**Stated exercise 1**
Print everything in the essay on unintended consequences from "The Law of Unintended Consequences is" down to "decades to come.", word for word.
**Stated exercise 2**
Render this sentence from the essay on unintended consequences in Spanish: "The Law of Unintended Consequences is one of the most powerful laws in human society."

┌─ Source excerpt

The Law of Unintended Consequences: From Abortion to Voter Suppression

Lee Sauer (https://www.medaxiom.com)

The Law of Unintended Consequences is one of the most powerful laws in human society. It is the law that informs us that we are not God or gods. It tells us that we do not know what the future will be even if we try to discern it and especially when we do not even try. It manifests itself quite clearly in the decisions made in Washington which then have unexpected effects for years and decades to come.

In this post, I address some examples of this phenomenon at work.

SCHOOL BUSING

The Supreme Court ruling prohibiting separate-but-equal as a guiding principle for schools continues to affect Americans to this very day. On the one hand, the Court made a judicial ruling about a particular doctrine as being unconstitutional. On the other hand, the Court then mandated a remedy to the situation which actually was a form of legislation. The legislative solution was arrived at without public participation. It did not follow the normal political discourse which would have occurred if he Court had turned to Congress with instructions to write a law reflecting the principles of the judicial decision. Instead it decreed a solution. Are we today where the Court wanted us to be when it legislated the solution nearly 70 years ago?

└─
┌─ Data extract

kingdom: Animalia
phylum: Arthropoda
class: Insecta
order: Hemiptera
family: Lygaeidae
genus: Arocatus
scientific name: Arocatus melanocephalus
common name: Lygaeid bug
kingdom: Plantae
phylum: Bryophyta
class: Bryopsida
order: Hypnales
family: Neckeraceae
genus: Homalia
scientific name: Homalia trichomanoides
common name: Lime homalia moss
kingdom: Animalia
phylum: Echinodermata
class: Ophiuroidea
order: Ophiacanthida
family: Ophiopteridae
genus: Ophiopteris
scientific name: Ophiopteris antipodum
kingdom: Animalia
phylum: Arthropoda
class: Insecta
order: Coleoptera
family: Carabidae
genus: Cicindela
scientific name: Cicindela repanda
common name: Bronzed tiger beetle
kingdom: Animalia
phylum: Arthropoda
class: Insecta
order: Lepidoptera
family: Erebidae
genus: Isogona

└─

**Written answer 1**
The Law of Unintended Consequences is one of the most powerful laws in human society. It is the law that informs us that we are not God or gods. It tells us that we do not know what the future will be even if we try to discern it and especially when we do not even try. It manifests itself quite clearly in the decisions made in Washington which then have unexpected effects for years and decades to come.

**Written answer 2**
La ley de las consecuencias no deseadas es una de las leyes más poderosas de la sociedad humana.